TASK PROMPT -
Do these statements agree with the text on the kitchen and bath design? Answer yes or no for each, and quote the exact words of the text that decide it.
1. The floor tile looks like soapstone.
2. Schmidt wanted the bedroom and bath to have a vintage look.
3. The dressing table in the cabinet grouping is 24" deep.

QUOTED PASSAGE -

═══

For the floor, ceramic tile from Walker Zanger resembles soapstone and is similar in shade to the lower cabinets, notes Oliver. On the ceiling, a hand-painted abstract canvas was installed on the ceiling using a commercial adhesive. “It was inspired by a number of painters who painted in Europe at the turn of the 1900s,” explains Oliver. “It includes all of the colors of the kitchen, and pulls the whole room together.”
Indeed, while the design might be a nod to the Old World style, the performance is strictly high-tech. “The kitchen is actually a Smart House,” notes Oliver. There is an undercounter TV that folds up underneath the cabinet, and a CD player. A control system automates the audio, video and lights. “It can control the room’s climate, open and shut the drapes, and more,” she reports.
While Melinda Schmidt, owner of Fremdling Design Group, LLC in Pasadena, typically does traditional designs, she wanted to give the chef’s bedroom and bath the feeling of today. “I didn’t want a vintage look,” she explains.
A color scheme of chocolate brown, blue and cream is carried from the bedroom into the bath, where she added Jerusalem Gold to the mix.
Instead of doing a long, single cabinet, Schmidt designed a cabinet grouping. “It looks like one piece, but each section has a different function,” she says. The first part is a dressing table that is 17" deep, and includes a custom-designed wood top. The single sink cabinet next to it comes out at 24". “I angled the corners of the countertop to come into the room so you have more ‘dimensionality,’” she notes. “It gives it some nice 45º angles with the cabinets below.”

═══

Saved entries
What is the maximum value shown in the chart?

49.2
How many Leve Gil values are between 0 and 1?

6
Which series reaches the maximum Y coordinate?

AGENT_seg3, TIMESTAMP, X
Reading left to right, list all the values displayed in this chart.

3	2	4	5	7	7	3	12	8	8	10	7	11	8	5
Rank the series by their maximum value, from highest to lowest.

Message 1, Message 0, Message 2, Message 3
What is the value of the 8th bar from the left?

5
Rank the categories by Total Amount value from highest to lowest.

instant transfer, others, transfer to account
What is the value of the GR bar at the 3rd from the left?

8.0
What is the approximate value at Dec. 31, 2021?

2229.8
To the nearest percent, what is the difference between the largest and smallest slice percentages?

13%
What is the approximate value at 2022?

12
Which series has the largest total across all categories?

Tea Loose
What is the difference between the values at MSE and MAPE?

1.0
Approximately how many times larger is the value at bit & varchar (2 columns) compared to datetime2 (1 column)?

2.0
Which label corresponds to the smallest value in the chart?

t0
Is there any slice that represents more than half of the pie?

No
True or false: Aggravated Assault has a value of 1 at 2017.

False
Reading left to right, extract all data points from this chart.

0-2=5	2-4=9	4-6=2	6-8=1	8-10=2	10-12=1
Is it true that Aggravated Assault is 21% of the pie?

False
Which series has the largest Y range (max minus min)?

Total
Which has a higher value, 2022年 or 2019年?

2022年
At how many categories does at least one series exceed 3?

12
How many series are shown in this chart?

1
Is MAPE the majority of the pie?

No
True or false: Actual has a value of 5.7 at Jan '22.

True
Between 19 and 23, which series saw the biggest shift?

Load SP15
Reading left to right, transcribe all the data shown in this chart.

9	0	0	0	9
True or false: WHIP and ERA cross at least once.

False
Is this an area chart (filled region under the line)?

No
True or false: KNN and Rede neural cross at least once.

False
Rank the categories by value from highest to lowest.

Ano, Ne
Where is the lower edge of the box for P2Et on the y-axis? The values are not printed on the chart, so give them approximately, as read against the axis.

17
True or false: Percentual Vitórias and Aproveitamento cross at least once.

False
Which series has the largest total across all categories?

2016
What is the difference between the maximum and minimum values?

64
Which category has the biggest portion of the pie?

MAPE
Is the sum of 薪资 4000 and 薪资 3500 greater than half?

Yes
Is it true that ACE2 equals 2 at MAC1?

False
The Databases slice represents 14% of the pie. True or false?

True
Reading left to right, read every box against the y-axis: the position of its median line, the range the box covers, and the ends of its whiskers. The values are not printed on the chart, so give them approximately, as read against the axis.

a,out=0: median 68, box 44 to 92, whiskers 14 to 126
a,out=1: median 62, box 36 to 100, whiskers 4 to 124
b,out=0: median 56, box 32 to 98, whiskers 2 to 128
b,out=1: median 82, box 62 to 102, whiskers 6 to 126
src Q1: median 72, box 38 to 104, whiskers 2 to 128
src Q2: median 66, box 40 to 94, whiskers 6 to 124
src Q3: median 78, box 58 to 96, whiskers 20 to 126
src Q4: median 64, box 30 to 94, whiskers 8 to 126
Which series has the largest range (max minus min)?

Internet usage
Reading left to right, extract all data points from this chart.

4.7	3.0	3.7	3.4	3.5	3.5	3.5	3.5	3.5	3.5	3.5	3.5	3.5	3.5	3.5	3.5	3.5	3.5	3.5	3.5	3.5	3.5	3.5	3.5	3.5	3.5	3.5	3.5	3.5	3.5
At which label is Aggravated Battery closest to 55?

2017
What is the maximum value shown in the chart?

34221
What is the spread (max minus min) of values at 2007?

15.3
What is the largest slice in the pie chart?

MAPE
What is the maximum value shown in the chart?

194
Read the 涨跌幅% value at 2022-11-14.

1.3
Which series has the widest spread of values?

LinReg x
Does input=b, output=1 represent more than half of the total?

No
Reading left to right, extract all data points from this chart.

═══

OUTPUT FOR THIS TASK -
1. Yes: “ceramic tile from Walker Zanger resembles soapstone”
2. No: “I didn’t want a vintage look”
3. No: “The first part is a dressing table that is 17" deep”